#### Description of the task:
Repeat the lines from the line with "ДОЛЖЕН ЛИ БАНК РОССИИ СНИЗИТЬ КЛЮЧЕВУЮ" to the line with "集の文書には、検討委員会の開催回数は「5回程度を予定" in the listing below, keeping both end lines and adding nothing.

#### Available data:
☆ ☆ ☆ ☆ ☆

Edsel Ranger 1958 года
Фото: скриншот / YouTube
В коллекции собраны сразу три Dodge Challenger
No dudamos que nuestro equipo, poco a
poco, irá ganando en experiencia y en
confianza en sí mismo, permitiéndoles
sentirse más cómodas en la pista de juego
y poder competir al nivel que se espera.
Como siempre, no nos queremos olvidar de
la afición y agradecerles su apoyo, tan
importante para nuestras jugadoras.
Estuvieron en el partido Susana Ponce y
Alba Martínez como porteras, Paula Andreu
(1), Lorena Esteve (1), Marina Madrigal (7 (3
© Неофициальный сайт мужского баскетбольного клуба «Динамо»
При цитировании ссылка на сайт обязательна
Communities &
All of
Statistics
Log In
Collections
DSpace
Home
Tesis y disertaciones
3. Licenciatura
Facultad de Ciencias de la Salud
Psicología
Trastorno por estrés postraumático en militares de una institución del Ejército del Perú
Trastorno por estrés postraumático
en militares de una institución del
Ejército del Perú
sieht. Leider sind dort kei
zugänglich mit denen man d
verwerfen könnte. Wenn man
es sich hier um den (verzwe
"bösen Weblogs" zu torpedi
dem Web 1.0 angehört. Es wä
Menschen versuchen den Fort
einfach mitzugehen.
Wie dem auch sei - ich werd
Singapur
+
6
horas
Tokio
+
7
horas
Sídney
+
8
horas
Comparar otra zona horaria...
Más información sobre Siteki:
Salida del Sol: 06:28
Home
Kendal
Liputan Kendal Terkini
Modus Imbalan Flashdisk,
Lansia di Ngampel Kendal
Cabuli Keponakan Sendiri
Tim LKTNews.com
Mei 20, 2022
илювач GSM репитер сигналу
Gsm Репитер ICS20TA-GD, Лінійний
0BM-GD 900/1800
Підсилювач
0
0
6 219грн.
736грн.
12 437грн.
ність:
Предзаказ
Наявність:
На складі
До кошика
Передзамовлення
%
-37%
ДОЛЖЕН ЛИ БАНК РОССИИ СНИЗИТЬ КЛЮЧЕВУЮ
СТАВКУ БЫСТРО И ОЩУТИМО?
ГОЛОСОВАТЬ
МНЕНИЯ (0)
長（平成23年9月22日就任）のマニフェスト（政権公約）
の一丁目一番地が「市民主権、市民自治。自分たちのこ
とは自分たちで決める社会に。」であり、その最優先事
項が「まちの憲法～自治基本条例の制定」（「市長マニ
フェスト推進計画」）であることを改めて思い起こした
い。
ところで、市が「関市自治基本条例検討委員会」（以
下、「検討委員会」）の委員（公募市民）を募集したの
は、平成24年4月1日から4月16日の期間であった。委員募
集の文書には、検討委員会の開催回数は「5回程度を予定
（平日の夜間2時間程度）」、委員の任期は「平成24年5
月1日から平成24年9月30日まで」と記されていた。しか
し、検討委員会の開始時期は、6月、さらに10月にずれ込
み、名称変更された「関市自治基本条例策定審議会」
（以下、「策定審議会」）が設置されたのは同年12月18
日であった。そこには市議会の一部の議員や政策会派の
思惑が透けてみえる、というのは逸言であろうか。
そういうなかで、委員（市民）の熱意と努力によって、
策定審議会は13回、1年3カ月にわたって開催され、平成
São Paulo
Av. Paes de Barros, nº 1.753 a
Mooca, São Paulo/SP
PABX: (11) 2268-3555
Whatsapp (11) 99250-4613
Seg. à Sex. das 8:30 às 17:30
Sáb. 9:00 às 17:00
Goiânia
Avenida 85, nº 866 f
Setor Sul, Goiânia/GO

☆ ☆ ☆ ☆ ☆

#### Exercise answer:
ДОЛЖЕН ЛИ БАНК РОССИИ СНИЗИТЬ КЛЮЧЕВУЮ
СТАВКУ БЫСТРО И ОЩУТИМО?
ГОЛОСОВАТЬ
МНЕНИЯ (0)
長（平成23年9月22日就任）のマニフェスト（政権公約）
の一丁目一番地が「市民主権、市民自治。自分たちのこ
とは自分たちで決める社会に。」であり、その最優先事
項が「まちの憲法～自治基本条例の制定」（「市長マニ
フェスト推進計画」）であることを改めて思い起こした
い。
ところで、市が「関市自治基本条例検討委員会」（以
下、「検討委員会」）の委員（公募市民）を募集したの
は、平成24年4月1日から4月16日の期間であった。委員募
集の文書には、検討委員会の開催回数は「5回程度を予定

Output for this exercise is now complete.